Anticancer Properties of the Antipsychotic Drug Chlorpromazine and Its Synergism With Temozolomide in Restraining Human Glioblastoma Proliferation In Vitro
Silvia Matteoni, Paola Matarrese, Barbara Ascione, Mariachiara Buccarelli, Lucia Ricci-Vitiani, Roberto Pallini, Veronica Villani, Andrea Pace, Marco G Paggi, Claudia Abbruzzese, Silvia Matteoni, Paola Matarrese, Barbara Ascione, Mariachiara Buccarelli, Lucia Ricci-Vitiani, Roberto Pallini, Veronica Villani, Andrea Pace, Marco G Paggi, Claudia Abbruzzese
Abstract
The extremely poor prognosis of patients affected by glioblastoma (GBM, grade IV glioma) prompts the search for new and more effective therapies. In this regard, drug repurposing or repositioning can represent a safe, swift, and inexpensive way to bring novel pharmacological approaches from bench to bedside. Chlorpromazine, a medication used since six decades for the therapy of psychiatric disorders, shows in vitro several features that make it eligible for repositioning in cancer therapy. Using six GBM cell lines, three of which growing as patient-derived neurospheres and displaying stem-like properties, we found that chlorpromazine was able to inhibit viability in an apoptosis-independent way, induce hyperdiploidy, reduce cloning efficiency as well as neurosphere formation and downregulate the expression of stemness genes in all these cell lines. Notably, chlorpromazine synergized with temozolomide, the first-line therapeutic in GBM patients, in hindering GBM cell viability, and both drugs strongly cooperated in reducing cloning efficiency and inducing cell death in vitro for all the GBM cell lines assayed. These results prompted us to start a Phase II clinical trial on GBM patients (EudraCT # 2019-001988-75; ClinicalTrials.gov Identifier: NCT04224441) by adding chlorpromazine to temozolomide in the adjuvant phase of the standard first-line therapeutic protocol.

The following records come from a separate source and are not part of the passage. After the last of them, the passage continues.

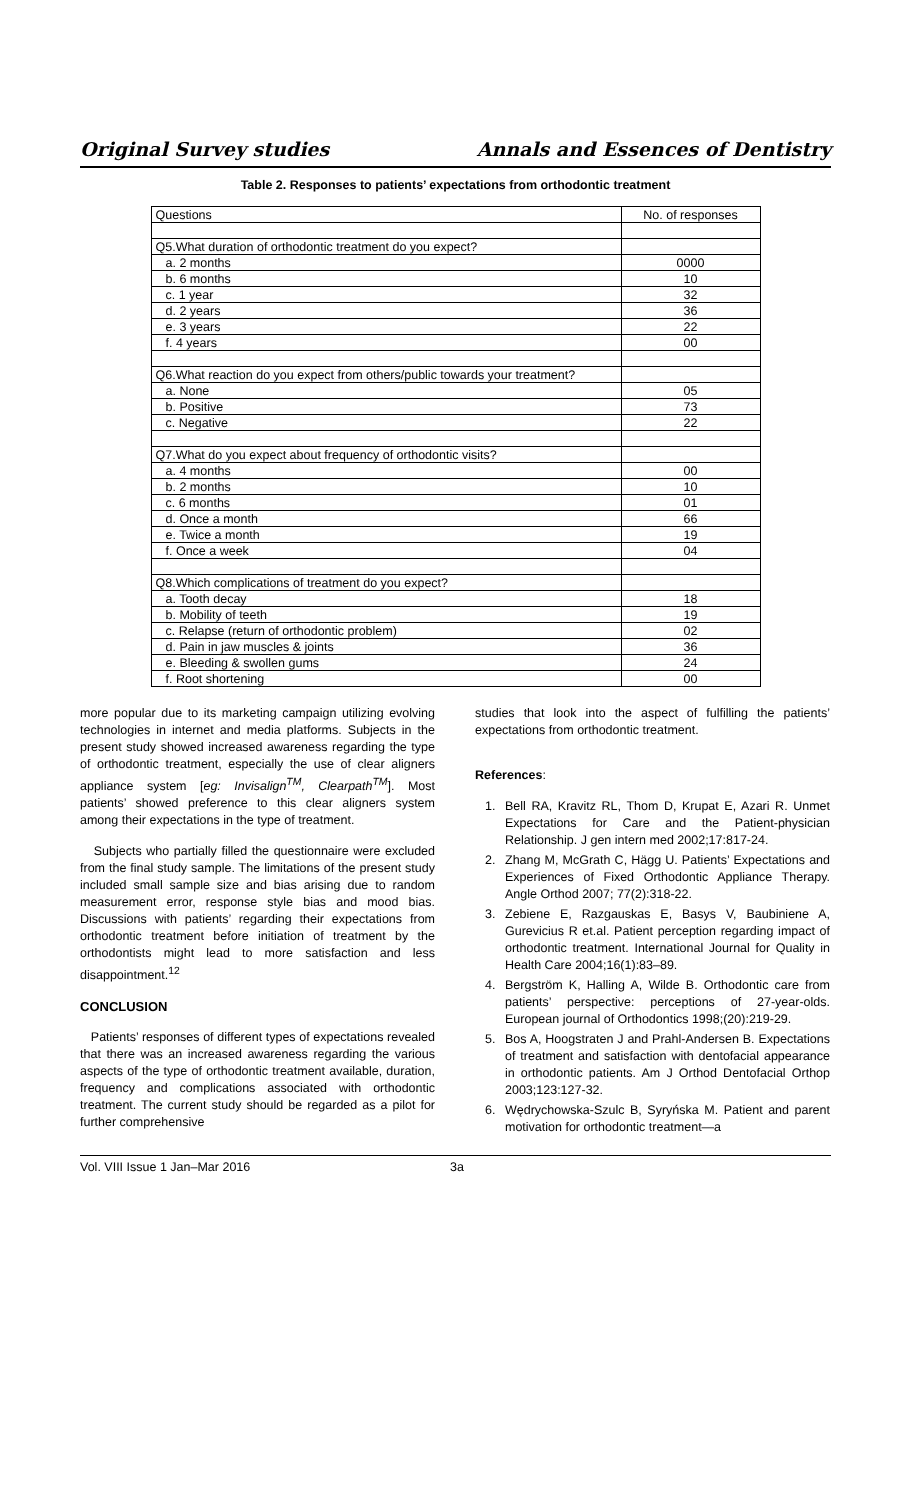Original Survey studies Annals and Essences of Dentistry
Table 2. Responses to patients’ expectations from orthodontic treatment
| Questions | No. of responses |
| --- | --- |
| Q5.What duration of orthodontic treatment do you expect? | |
| a. 2 months | 0000 |
| b. 6 months | 10 |
| c. 1 year | 32 |
| d. 2 years | 36 |
| e. 3 years | 22 |
| f. 4 years | 00 |
| Q6.What reaction do you expect from others/public towards your treatment? | |
| a. None | 05 |
| b. Positive | 73 |
| c. Negative | 22 |
| Q7.What do you expect about frequency of orthodontic visits? | |
| a. 4 months | 00 |
| b. 2 months | 10 |
| c. 6 months | 01 |
| d. Once a month | 66 |
| e. Twice a month | 19 |
| f. Once a week | 04 |
| Q8.Which complications of treatment do you expect? | |
| a. Tooth decay | 18 |
| b. Mobility of teeth | 19 |
| c. Relapse (return of orthodontic problem) | 02 |
| d. Pain in jaw muscles & joints | 36 |
| e. Bleeding & swollen gums | 24 |
| f. Root shortening | 00 |
more popular due to its marketing campaign utilizing evolving technologies in internet and media platforms. Subjects in the present study showed increased awareness regarding the type of orthodontic treatment, especially the use of clear aligners appliance system [eg: Invisalign<sup>TM</sup>, Clearpath<sup>TM</sup>]. Most patients’ showed preference to this clear aligners system among their expectations in the type of treatment.
Subjects who partially filled the questionnaire were excluded from the final study sample. The limitations of the present study included small sample size and bias arising due to random measurement error, response style bias and mood bias. Discussions with patients’ regarding their expectations from orthodontic treatment before initiation of treatment by the orthodontists might lead to more satisfaction and less disappointment.<sup>12</sup>
CONCLUSION
Patients’ responses of different types of expectations revealed that there was an increased awareness regarding the various aspects of the type of orthodontic treatment available, duration, frequency and complications associated with orthodontic treatment. The current study should be regarded as a pilot for further comprehensive
studies that look into the aspect of fulfilling the patients’ expectations from orthodontic treatment.
References:
1. Bell RA, Kravitz RL, Thom D, Krupat E, Azari R. Unmet Expectations for Care and the Patient-physician Relationship. J gen intern med 2002;17:817-24.
2. Zhang M, McGrath C, Hägg U. Patients’ Expectations and Experiences of Fixed Orthodontic Appliance Therapy. Angle Orthod 2007; 77(2):318-22.
3. Zebiene E, Razgauskas E, Basys V, Baubiniene A, Gurevicius R et.al. Patient perception regarding impact of orthodontic treatment. International Journal for Quality in Health Care 2004;16(1):83–89.
4. Bergström K, Halling A, Wilde B. Orthodontic care from patients’ perspective: perceptions of 27-year-olds. European journal of Orthodontics 1998;(20):219-29.
5. Bos A, Hoogstraten J and Prahl-Andersen B. Expectations of treatment and satisfaction with dentofacial appearance in orthodontic patients. Am J Orthod Dentofacial Orthop 2003;123:127-32.
6. Wędrychowska-Szulc B, Syryńska M. Patient and parent motivation for orthodontic treatment—a
Vol. VIII Issue 1 Jan–Mar 2016 3a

Keywords: antipsychotic drugs (APDs); cancer stem cells (CSC); clinical trials; drug repurposing and repositioning; drug synergism; glioblastoma; neurospheres.
Conflict of interest statement
The authors declare that the research was conducted in the absence of any commercial or financial relationships that could be construed as a potential conflict of interest.